WHAT NEEDS TO BE DONE
In the data below, the copy begins at the line containing "mug: none [553,424,609,469]" and runs through the last line; repeat those lines exactly, minus the pictures.

Recorded data
------------------------------

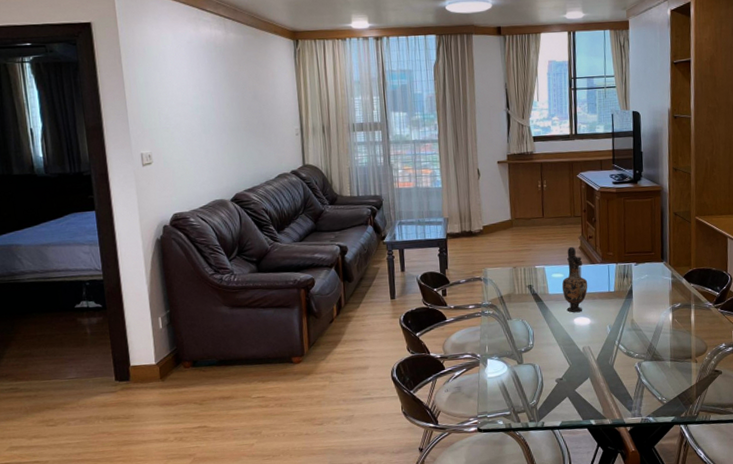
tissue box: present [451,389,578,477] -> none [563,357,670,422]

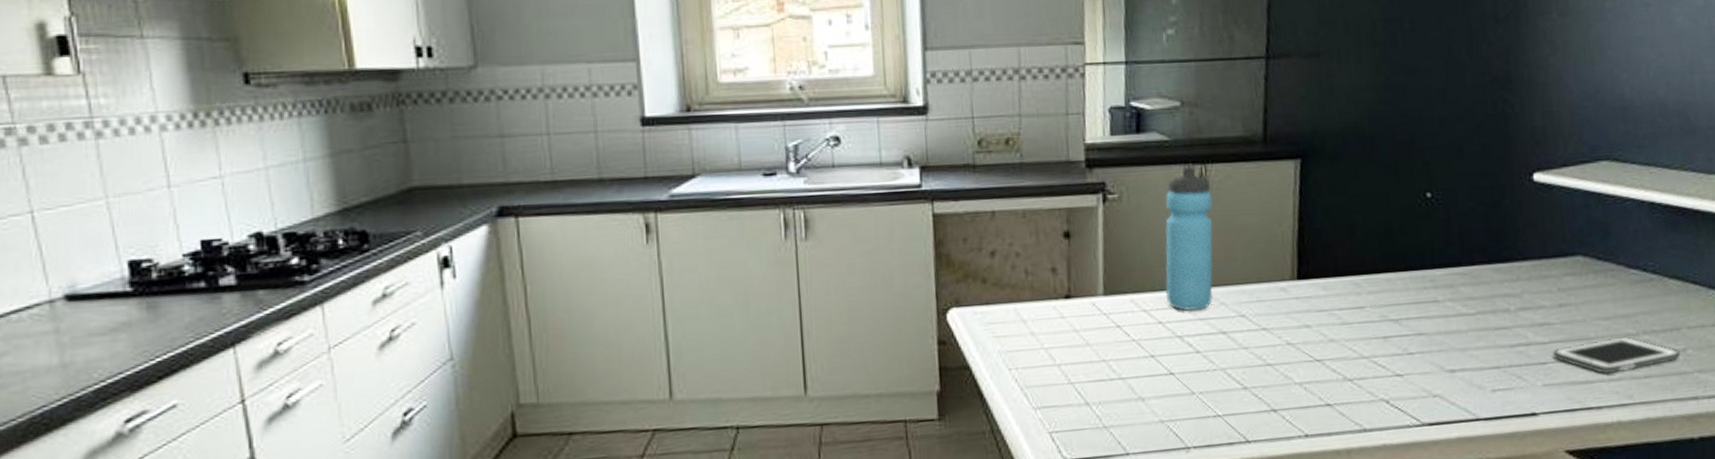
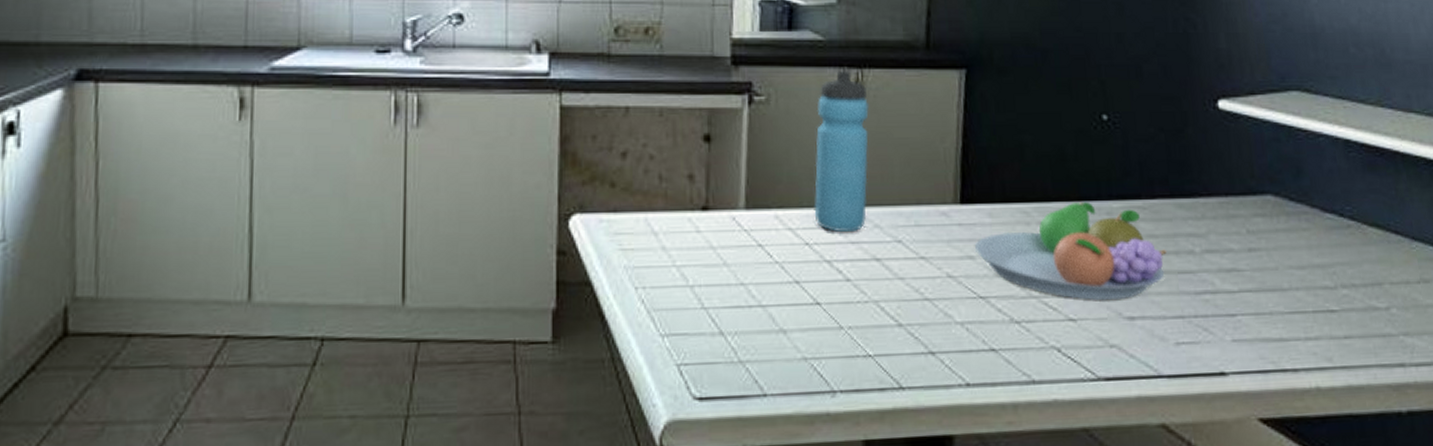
fruit bowl: none [1310,272,1485,357] -> present [974,202,1167,300]
cell phone: present [1553,336,1681,373] -> none [1243,289,1384,331]

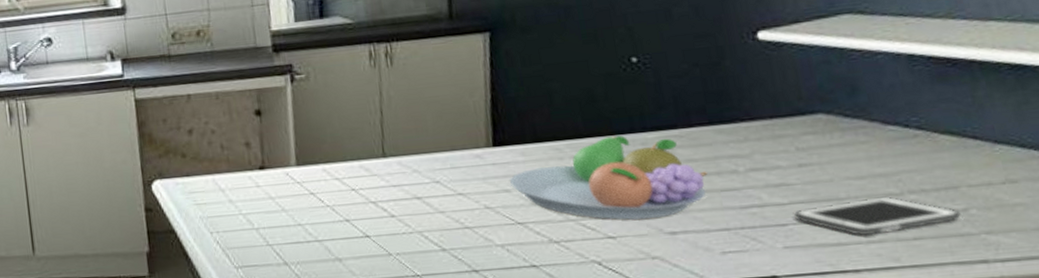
water bottle: present [814,70,869,233] -> none [352,45,406,178]
cell phone: none [1243,289,1384,331] -> present [794,196,961,235]

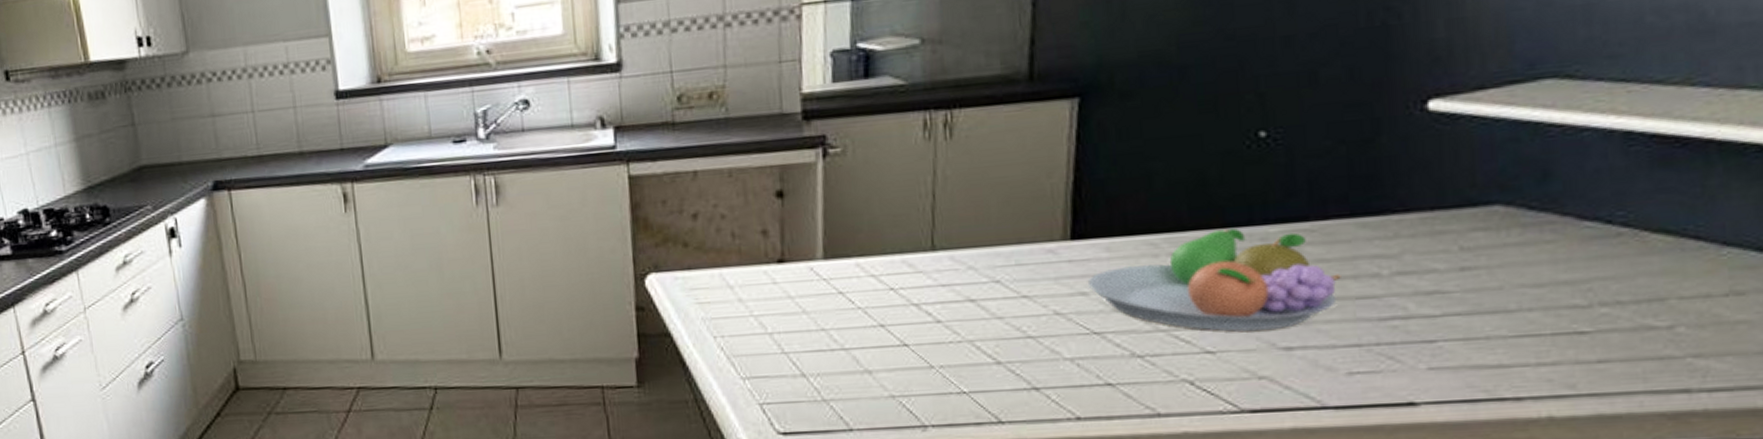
cell phone: present [794,196,961,235] -> none [1447,309,1664,356]

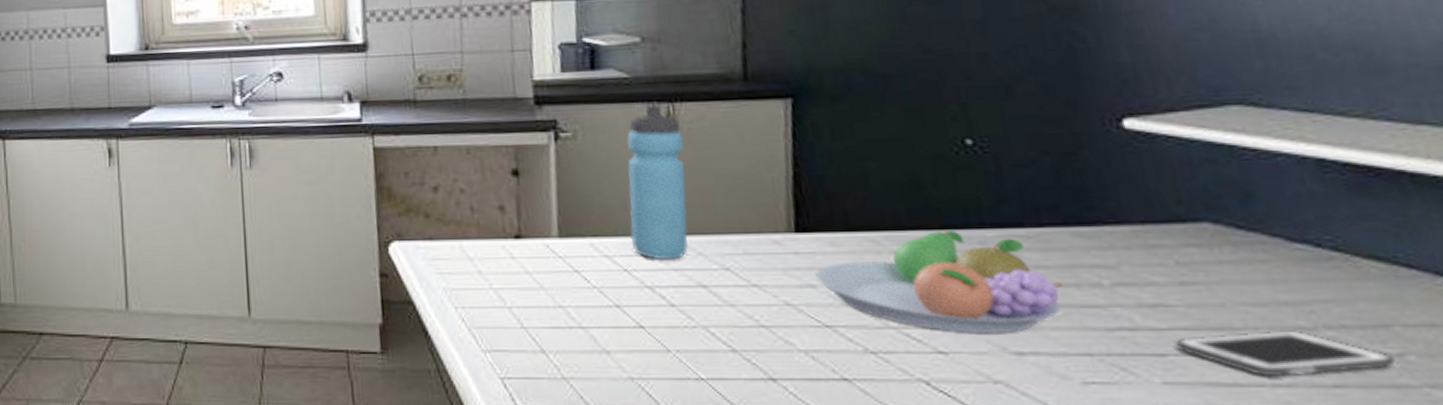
water bottle: none [898,112,960,276] -> present [626,104,689,260]
cell phone: none [1447,309,1664,356] -> present [1176,330,1396,376]

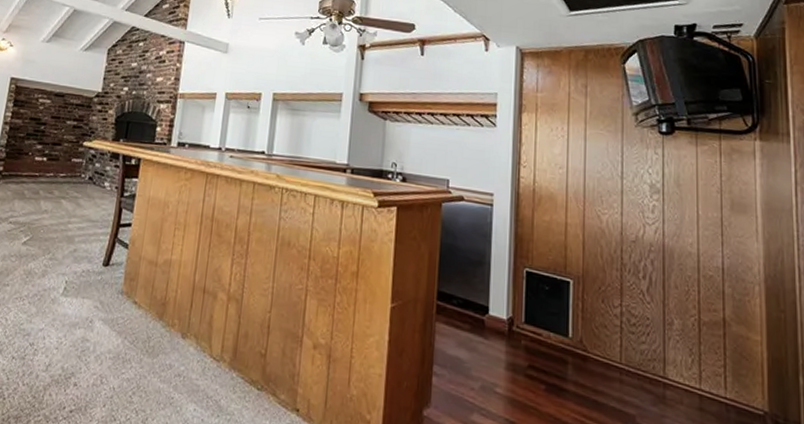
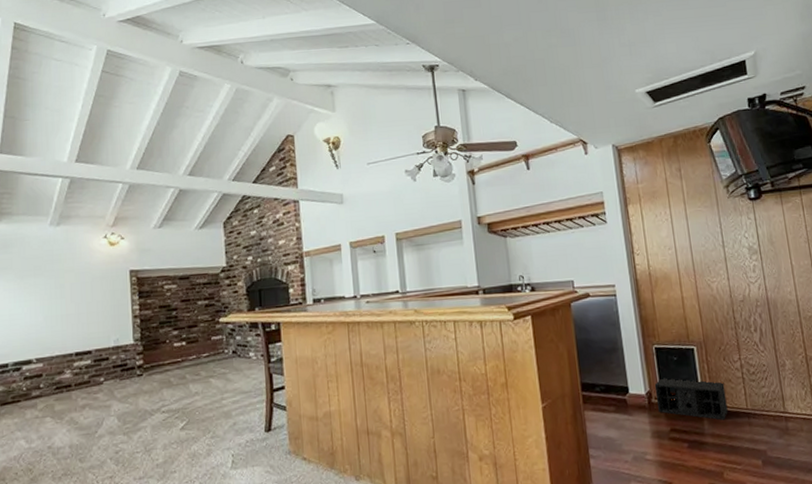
speaker: none [517,306,598,369] -> present [654,377,728,421]

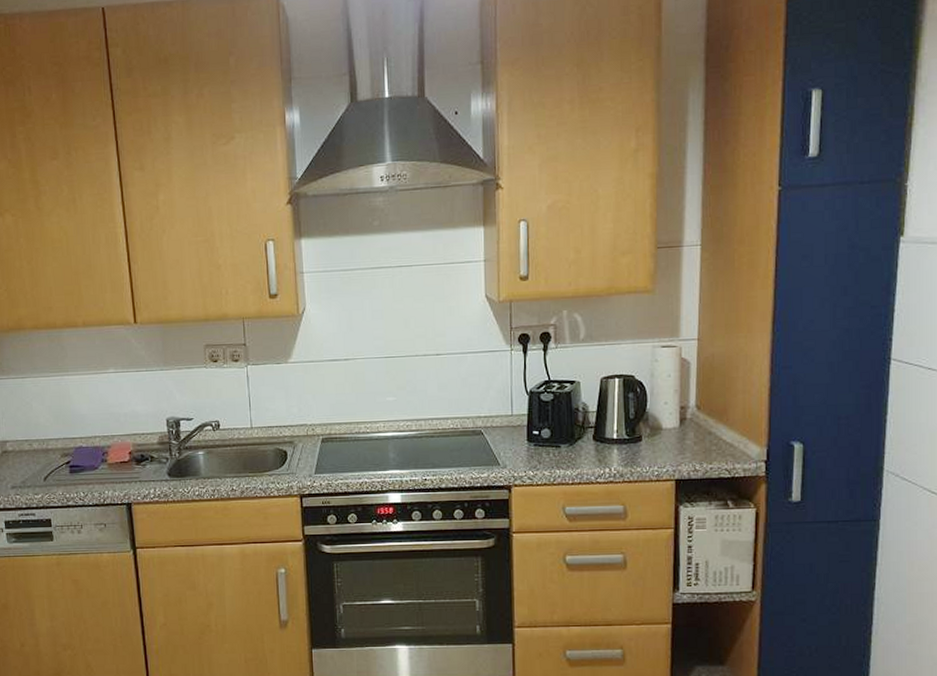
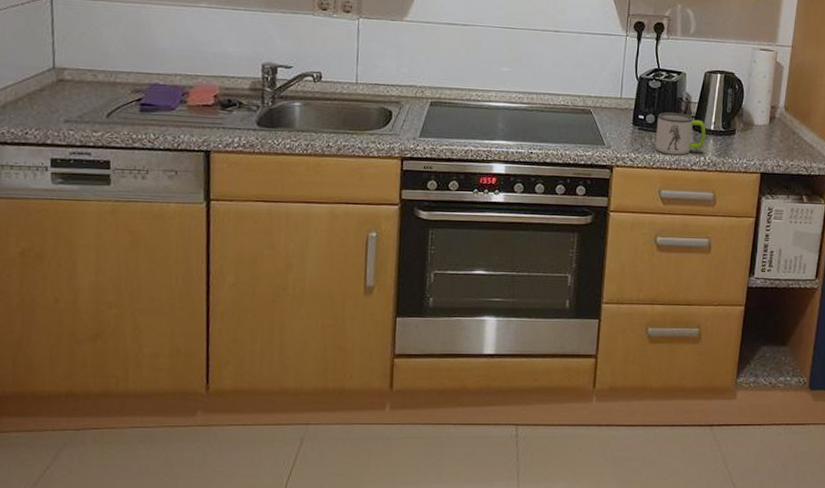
mug: none [553,424,609,469] -> present [655,112,706,155]

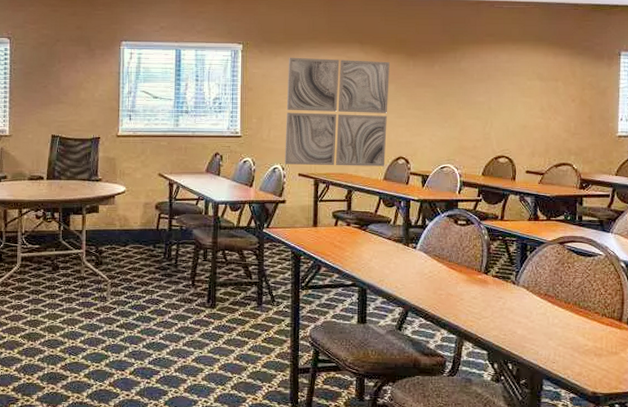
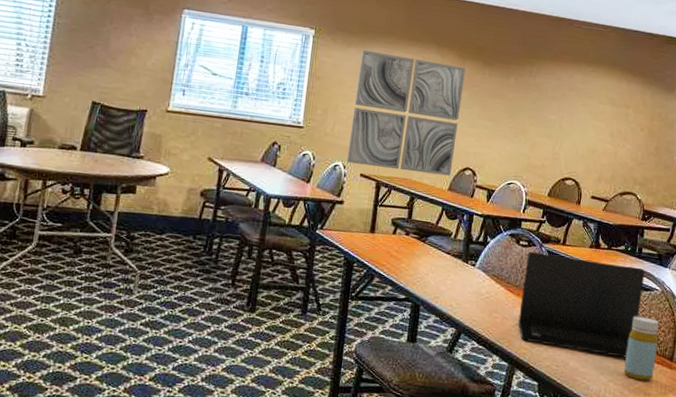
laptop: none [463,229,587,322] -> present [518,251,645,358]
bottle: none [572,281,606,343] -> present [623,316,659,381]

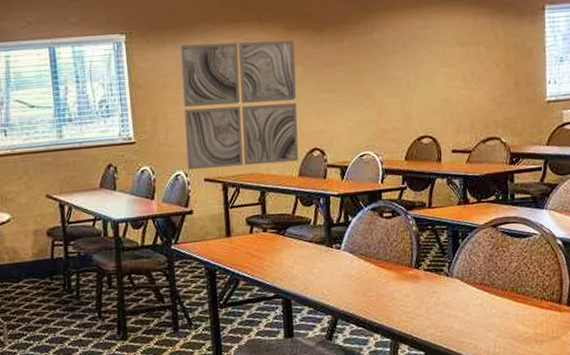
laptop: present [518,251,645,358] -> none [393,215,521,314]
bottle: present [623,316,659,381] -> none [511,264,544,330]

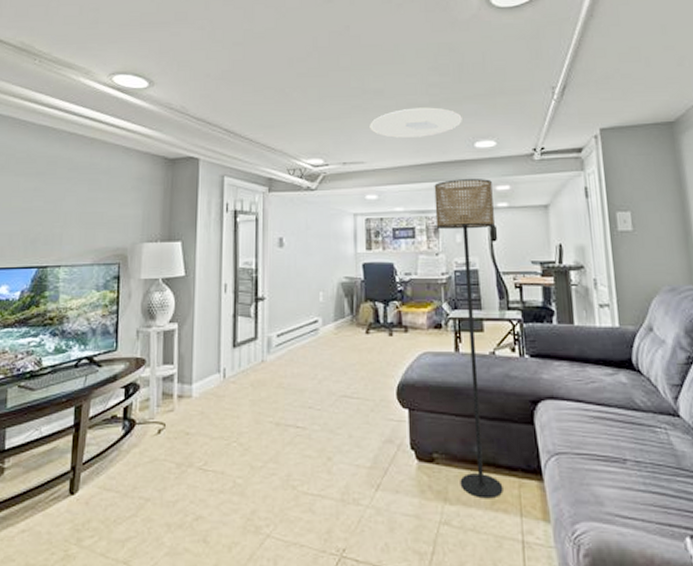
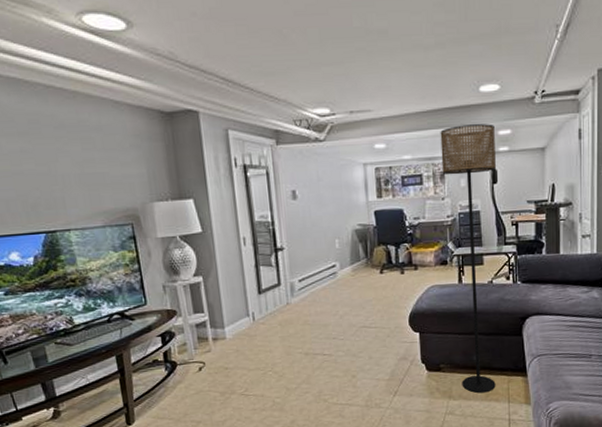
ceiling light: present [370,107,462,138] -> none [375,49,468,84]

------------------------------

ANSWER TO THIS EXERCISE
mug: none [553,424,609,469] -> present [655,112,706,155]

laptop: none [463,229,587,322] -> present [518,251,645,358]
bottle: none [572,281,606,343] -> present [623,316,659,381]

laptop: present [518,251,645,358] -> none [393,215,521,314]
bottle: present [623,316,659,381] -> none [511,264,544,330]

ceiling light: present [370,107,462,138] -> none [375,49,468,84]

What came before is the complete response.